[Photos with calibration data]

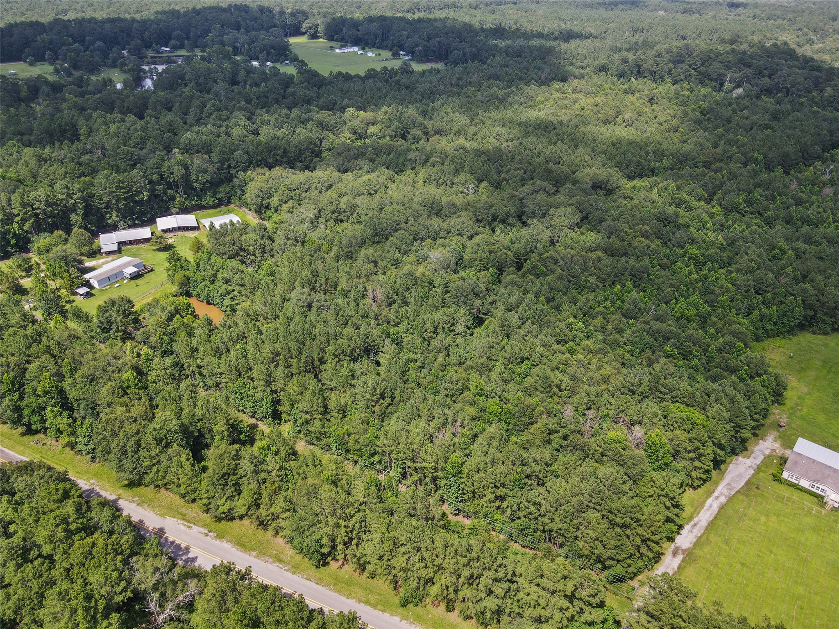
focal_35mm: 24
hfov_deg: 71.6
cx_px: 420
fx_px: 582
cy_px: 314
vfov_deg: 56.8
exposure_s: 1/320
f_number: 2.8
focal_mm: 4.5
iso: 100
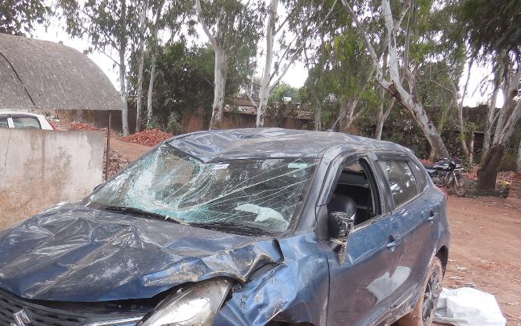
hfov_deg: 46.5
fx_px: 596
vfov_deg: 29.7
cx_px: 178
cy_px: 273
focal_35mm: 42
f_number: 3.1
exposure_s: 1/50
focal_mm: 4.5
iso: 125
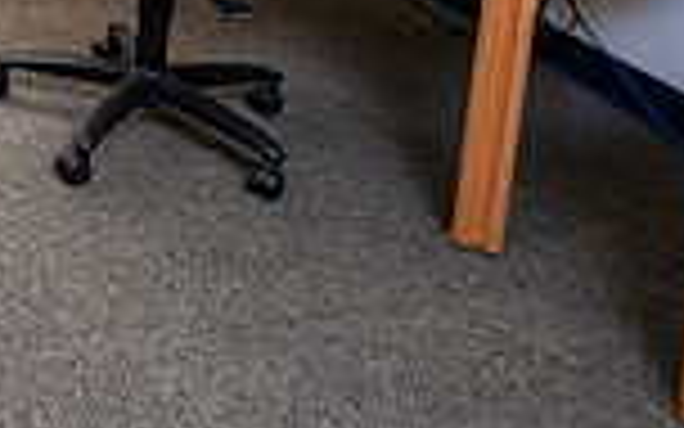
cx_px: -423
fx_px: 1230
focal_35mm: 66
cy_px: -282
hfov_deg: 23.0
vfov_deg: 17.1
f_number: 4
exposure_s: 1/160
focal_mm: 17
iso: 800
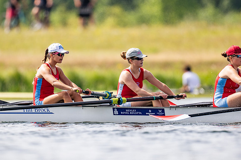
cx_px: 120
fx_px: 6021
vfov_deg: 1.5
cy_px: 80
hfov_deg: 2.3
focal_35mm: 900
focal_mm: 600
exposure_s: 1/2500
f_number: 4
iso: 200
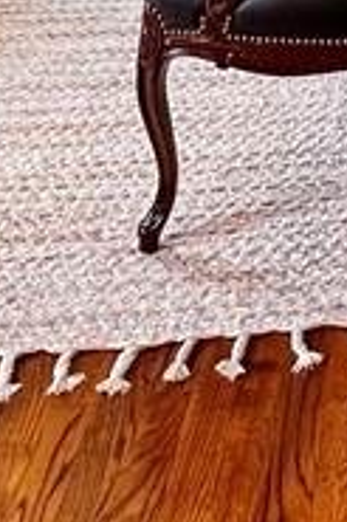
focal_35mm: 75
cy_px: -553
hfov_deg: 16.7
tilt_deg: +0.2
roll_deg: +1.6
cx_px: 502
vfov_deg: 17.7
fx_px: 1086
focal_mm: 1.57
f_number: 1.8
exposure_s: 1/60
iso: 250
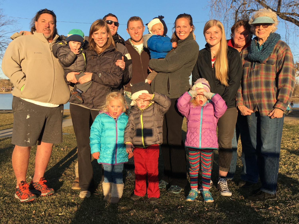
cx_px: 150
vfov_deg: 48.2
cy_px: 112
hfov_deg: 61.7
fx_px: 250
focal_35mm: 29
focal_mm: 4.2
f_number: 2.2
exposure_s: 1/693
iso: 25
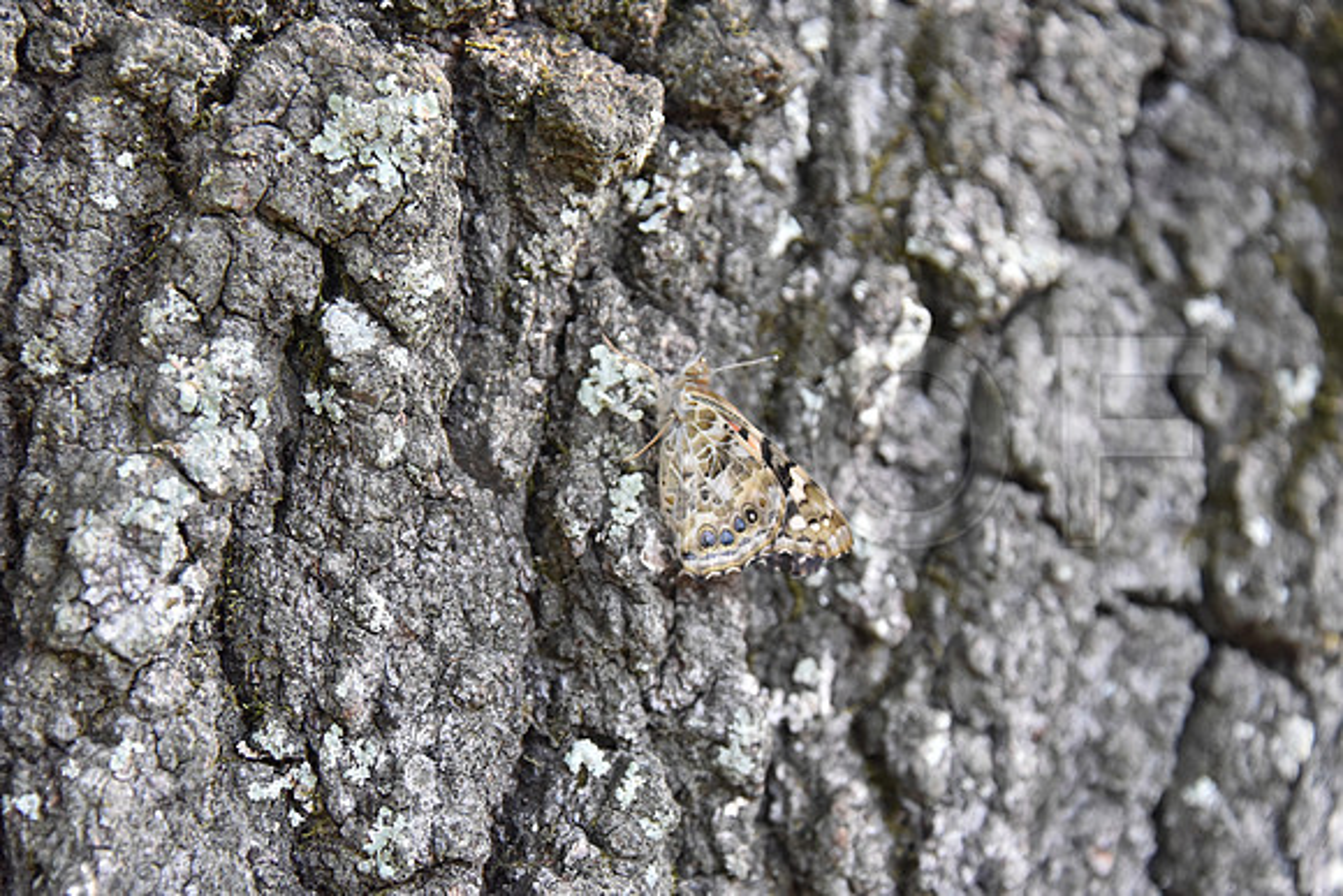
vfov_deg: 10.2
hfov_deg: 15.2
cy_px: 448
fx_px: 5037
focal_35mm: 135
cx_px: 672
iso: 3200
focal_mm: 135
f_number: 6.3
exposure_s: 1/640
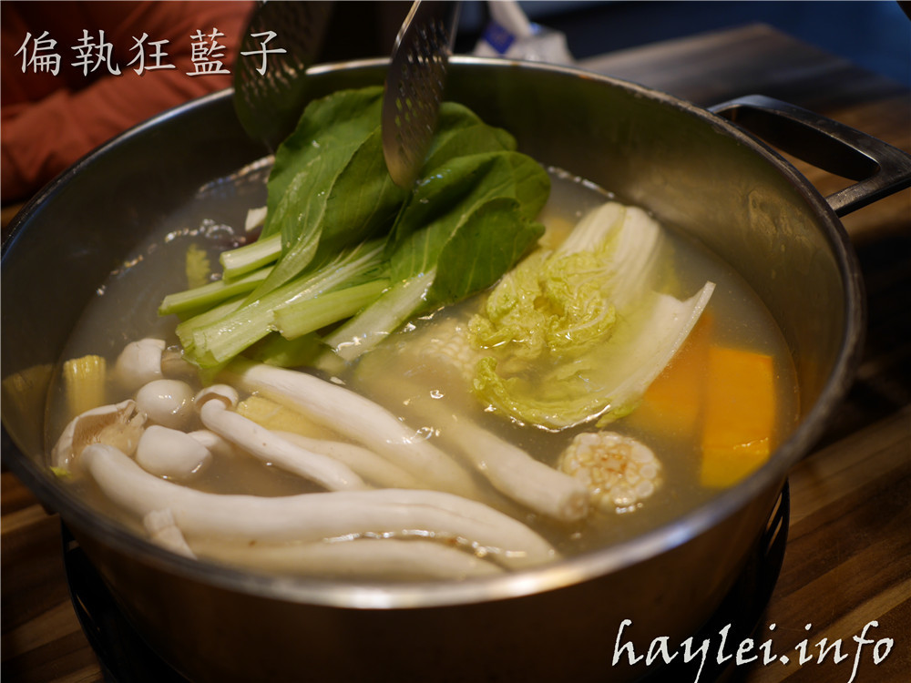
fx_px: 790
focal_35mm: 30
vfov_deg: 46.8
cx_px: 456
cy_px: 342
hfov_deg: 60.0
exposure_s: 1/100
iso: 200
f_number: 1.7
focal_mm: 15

_What this task involves:_ Exactly the lines from the one containing "vfov_deg: 1.5" through the last line of the data above should be output, both ends included, with every picture left out.

_Exercise output:_
vfov_deg: 1.5
cy_px: 80
hfov_deg: 2.3
focal_35mm: 900
focal_mm: 600
exposure_s: 1/2500
f_number: 4
iso: 200
focal_35mm: 75
cy_px: -553
hfov_deg: 16.7
tilt_deg: +0.2
roll_deg: +1.6
cx_px: 502
vfov_deg: 17.7
fx_px: 1086
focal_mm: 1.57
f_number: 1.8
exposure_s: 1/60
iso: 250
cx_px: 150
vfov_deg: 48.2
cy_px: 112
hfov_deg: 61.7
fx_px: 250
focal_35mm: 29
focal_mm: 4.2
f_number: 2.2
exposure_s: 1/693
iso: 25
vfov_deg: 10.2
hfov_deg: 15.2
cy_px: 448
fx_px: 5037
focal_35mm: 135
cx_px: 672
iso: 3200
focal_mm: 135
f_number: 6.3
exposure_s: 1/640
fx_px: 790
focal_35mm: 30
vfov_deg: 46.8
cx_px: 456
cy_px: 342
hfov_deg: 60.0
exposure_s: 1/100
iso: 200
f_number: 1.7
focal_mm: 15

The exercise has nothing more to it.